Quais os principais prejuízos das cheias em termos de solos?

Pensando na bovinocultura de leite aqui na região, que é mais significativa para nós, isso implica em atraso da semeadura e até a não semeadura de algumas pastagens que estavam previstas para este período de inverno, pela dificuldade, principalmente, de entrar nas lavouras. A maioria dos produtores acreditamos que vai conseguir replantar, adequar esse solo agora durante o inverno e a partir do dia 1º de agosto, que é quando inicia o zoneamento para milho na maioria dos municípios, ter condições de fazer a semeadura. O problema é que muitos agricultores perderam a alimentação, principalmente a silagem e áreas de pastagens nessa última enchente. Nós temos praticamente meio ano que vai perdurar essa dificuldade.

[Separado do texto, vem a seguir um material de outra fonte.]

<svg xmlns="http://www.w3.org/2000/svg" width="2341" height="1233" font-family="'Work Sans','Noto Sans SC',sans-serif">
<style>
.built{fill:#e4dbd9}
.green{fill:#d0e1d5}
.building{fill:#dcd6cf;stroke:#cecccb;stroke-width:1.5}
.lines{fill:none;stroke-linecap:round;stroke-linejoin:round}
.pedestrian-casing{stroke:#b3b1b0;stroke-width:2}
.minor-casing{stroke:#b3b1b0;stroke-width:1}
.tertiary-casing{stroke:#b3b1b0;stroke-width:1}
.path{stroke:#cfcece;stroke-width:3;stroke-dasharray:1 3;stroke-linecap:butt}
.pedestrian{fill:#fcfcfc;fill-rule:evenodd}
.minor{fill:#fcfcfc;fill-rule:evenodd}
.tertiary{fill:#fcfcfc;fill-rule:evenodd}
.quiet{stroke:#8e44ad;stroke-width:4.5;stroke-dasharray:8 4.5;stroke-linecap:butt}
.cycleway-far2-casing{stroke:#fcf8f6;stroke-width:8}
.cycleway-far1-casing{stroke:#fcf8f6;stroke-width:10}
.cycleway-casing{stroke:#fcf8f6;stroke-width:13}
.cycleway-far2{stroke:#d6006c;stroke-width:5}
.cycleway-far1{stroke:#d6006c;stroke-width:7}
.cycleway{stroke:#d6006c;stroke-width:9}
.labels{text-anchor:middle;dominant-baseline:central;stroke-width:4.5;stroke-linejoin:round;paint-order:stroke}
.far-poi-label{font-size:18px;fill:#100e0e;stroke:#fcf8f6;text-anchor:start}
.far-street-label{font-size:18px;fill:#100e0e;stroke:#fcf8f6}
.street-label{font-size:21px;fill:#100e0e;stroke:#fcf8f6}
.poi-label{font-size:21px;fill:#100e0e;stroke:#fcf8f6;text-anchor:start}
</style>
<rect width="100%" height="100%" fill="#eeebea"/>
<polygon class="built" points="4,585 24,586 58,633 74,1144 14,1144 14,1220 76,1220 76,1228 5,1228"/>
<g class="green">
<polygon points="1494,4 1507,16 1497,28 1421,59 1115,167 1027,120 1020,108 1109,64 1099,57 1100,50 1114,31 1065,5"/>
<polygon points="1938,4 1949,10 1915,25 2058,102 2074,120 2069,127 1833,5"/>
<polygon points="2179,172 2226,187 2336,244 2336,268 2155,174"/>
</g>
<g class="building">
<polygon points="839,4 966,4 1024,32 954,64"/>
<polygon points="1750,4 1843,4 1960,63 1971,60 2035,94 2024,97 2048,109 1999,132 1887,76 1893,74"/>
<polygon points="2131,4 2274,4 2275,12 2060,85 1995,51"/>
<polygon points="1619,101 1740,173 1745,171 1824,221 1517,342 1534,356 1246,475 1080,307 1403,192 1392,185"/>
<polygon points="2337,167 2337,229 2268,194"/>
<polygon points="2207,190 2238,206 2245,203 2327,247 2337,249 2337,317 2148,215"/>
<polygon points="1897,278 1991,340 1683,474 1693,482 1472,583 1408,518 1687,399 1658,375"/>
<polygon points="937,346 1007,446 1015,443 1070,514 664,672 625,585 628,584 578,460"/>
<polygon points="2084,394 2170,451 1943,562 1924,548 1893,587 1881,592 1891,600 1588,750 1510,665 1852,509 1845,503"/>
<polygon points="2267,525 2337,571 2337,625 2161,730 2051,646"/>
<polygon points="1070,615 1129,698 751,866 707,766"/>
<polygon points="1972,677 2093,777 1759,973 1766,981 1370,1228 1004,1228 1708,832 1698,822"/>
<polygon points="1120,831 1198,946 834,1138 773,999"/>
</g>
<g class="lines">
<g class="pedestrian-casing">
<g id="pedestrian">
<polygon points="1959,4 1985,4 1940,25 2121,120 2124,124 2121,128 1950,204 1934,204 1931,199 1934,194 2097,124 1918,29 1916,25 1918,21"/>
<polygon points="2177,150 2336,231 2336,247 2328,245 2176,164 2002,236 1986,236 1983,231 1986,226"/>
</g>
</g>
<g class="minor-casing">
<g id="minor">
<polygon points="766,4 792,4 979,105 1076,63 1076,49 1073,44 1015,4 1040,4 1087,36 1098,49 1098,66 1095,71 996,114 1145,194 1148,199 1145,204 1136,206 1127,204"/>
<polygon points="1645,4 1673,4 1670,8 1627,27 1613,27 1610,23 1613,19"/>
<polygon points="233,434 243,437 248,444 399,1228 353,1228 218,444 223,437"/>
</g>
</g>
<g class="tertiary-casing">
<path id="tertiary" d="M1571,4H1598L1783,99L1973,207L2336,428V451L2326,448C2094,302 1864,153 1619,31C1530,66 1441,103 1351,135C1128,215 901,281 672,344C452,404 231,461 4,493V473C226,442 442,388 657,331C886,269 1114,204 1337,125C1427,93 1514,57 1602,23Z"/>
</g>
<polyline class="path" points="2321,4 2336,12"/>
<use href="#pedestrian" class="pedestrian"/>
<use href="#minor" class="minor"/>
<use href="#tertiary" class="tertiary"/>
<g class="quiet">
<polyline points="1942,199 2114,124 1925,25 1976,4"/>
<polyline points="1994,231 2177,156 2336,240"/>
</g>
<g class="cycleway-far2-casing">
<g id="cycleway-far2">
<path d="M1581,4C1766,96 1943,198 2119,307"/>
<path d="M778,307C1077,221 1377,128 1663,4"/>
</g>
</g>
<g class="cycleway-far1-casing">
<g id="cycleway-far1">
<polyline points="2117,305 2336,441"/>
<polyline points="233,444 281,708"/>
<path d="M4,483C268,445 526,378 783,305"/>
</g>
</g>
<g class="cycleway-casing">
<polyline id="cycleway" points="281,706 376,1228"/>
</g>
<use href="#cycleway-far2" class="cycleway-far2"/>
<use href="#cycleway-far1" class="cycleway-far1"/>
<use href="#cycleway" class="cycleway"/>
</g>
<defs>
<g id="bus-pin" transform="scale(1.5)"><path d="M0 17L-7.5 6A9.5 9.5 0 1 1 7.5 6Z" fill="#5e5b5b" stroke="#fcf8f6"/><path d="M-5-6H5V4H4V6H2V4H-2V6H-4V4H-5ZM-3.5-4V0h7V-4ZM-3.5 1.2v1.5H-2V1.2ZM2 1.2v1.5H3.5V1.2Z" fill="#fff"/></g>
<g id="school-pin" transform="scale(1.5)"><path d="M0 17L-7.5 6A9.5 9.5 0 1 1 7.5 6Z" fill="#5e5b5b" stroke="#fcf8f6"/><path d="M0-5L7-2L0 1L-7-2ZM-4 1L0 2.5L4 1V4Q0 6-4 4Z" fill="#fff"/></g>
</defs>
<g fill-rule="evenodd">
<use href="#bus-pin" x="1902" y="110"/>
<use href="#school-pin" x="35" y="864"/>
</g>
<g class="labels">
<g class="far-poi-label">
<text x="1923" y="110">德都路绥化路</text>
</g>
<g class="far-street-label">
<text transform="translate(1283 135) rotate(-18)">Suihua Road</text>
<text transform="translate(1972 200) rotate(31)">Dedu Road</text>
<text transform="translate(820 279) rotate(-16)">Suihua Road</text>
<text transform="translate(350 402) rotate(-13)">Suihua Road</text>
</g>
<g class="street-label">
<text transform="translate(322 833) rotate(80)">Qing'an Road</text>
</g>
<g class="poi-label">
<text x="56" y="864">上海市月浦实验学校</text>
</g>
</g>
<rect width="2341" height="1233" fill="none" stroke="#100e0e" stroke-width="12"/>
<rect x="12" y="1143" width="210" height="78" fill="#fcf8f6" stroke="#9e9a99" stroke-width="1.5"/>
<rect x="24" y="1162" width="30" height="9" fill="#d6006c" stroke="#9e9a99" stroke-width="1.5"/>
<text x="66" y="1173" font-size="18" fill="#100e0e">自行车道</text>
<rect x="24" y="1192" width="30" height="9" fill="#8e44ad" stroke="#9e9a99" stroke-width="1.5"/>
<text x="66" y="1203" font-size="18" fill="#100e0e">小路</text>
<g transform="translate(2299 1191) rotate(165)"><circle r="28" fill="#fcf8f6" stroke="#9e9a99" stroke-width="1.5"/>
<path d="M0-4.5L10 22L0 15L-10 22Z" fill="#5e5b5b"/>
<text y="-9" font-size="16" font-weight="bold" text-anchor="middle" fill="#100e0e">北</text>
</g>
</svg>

Como é possível iniciar uma recuperação?

Tem áreas que foram extremamente degradadas, que se perdeu praticamente toda a camada fértil do solo, vai ter que ser feito um trabalho de recuperação muito mais profundo e intenso nessas propriedades e vai levar 5, 6 anos. Os produtores não vão deixar de cultivar essas áreas, mas vão ter que usar mais fertilizantes para suprimir aquilo que foi perdido.

Em quanto tempo projetam essa recuperação?

É relativo, a gente já tem visto produtores que estão retomando, prepararam solo, alguns já conseguiram plantar alguma coisa agora de espécies de inverno, outros estão preparando para assim que possível plantar o milho. Para outros, vai demorar um pouco mais pelo estrago, alguns ainda estão definindo o sistema produtivo como um todo. O ideal é que a gente pudesse transformar tudo em área de preservação permanente de novo, e que os agricultores pudessem ser remunerados por serviços ambientais.